All comedians want to be rockstars, all rockstars want to be comedians and everyone wants to be Flight Of The Conchords. By this theory, musical comedians should have the best of both worlds right? Yeah…nah. Musical comedy is the estranged uncle of the stand-up scene and the ‘special’ cousin of the music industry. That said, it’s a rich and troubling genre that I’m wont to share with acts such as Tim Minchin, Tripod and Ben Lee.

Musical comedy started when sad clown took up the lute. Inside every musical comedian is a serious balladeer trying to write the great Australian folk song. Structurally, funny songs are the opposite in that the lyrics overshadow the music. That is why many comedic songs have watery chords, so they don’t get in the way of the jokes. I once had a friend tell me my music was too good for a comedy song.

How does a prog-novelty practitioner know if a song is working or not? You give it the laugh test. Straight stand-ups argue that musical comedians are cheating, because even if no-one is laughing you can still enjoy the music, and you get a clap at the end. (Guitars are six-string clapping machines). Muso-comics have a cat-like state of awareness that allows them to hear the crowd over the music – the Cack Foldback.

You can tell when a funny song bombs, because afterwards friends will say ‘the audience were just concentrating on the lyrics.’ I once played I Think My Cat Has Got Depression which ran through different kinds of mental illnesses and related them to cat behaviour. (Depression – sleeping all day. Schizophrenia – meowing at nothing. Eating disorder – throwing up lizards). If I’d delivered the idea as stand-up it would have succeeded. Instead, I played a Radiohead-esque ballad, subverting the genre, and leaving poor Sydneysiders confused. It’s hard being a pioneer.

Yon from Tripod describes their bomb-out moment: “We had this song called Food on the Table. The first lines were: You’ve got to make a living/So here’s our show. We were going with the comedy maxim: Just Tell the Truth. No matter how up the vibe was and how much choreography we injected into the song, we came across as ungrateful assholes.”

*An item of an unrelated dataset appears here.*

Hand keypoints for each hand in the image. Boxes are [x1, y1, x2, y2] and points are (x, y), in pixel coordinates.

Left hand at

Josh “Train-Cakes” Earl describes: “I had a song about a girl who has a nut allergy, eats a peanut and then goes into anaphylactic shock. As she was trying to grab her epi-pen I was lecturing her about the fact that a peanut is not actually a nut but a legume. I thought the comedy would be in how men can’t admit they are wrong, and have to argue the point, but the audience just looked at me like I was a dick.

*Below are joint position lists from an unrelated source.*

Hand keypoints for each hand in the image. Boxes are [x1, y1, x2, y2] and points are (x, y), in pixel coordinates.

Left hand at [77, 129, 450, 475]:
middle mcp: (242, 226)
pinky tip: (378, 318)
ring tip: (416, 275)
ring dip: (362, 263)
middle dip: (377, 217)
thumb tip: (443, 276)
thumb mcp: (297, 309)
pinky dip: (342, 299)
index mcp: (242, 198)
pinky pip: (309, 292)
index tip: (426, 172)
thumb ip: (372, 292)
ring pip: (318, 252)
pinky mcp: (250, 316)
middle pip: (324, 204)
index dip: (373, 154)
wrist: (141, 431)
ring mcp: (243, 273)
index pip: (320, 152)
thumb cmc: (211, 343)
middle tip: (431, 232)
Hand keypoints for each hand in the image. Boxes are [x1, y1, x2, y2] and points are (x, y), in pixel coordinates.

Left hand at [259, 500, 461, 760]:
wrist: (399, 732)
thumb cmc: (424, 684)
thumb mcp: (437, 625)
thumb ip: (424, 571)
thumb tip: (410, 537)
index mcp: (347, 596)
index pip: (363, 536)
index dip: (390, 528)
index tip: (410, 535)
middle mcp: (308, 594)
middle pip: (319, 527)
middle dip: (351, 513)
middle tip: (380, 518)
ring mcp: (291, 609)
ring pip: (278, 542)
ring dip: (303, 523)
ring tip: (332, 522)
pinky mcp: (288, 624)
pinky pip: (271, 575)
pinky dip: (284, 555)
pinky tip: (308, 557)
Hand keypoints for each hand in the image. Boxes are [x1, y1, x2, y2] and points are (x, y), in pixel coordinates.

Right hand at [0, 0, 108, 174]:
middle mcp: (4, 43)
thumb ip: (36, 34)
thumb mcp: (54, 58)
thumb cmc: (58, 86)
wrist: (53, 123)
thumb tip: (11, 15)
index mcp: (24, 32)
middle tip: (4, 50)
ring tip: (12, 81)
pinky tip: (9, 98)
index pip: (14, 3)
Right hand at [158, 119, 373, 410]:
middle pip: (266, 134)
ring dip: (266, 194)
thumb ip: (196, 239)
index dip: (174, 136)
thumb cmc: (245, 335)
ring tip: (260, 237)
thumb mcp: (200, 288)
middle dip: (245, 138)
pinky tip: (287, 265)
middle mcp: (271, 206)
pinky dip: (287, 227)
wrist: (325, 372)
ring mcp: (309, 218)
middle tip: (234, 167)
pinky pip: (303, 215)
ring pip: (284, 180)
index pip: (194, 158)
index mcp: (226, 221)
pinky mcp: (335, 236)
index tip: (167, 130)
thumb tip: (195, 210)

Inspired by Weird Al, I once tried a parody of Pulp’s Common People, called Awkward People. No matter how much spit and sweat flew from my face, I got the impression that kids didn’t want to hear a sacred song bastardised. I think we are in a decade where music has never taken itself more seriously, thus my parody of Do You Realize? (That You Have The Most Food On Your Face) went poorly at Harvest Festival. It’s hard being ahead of your time.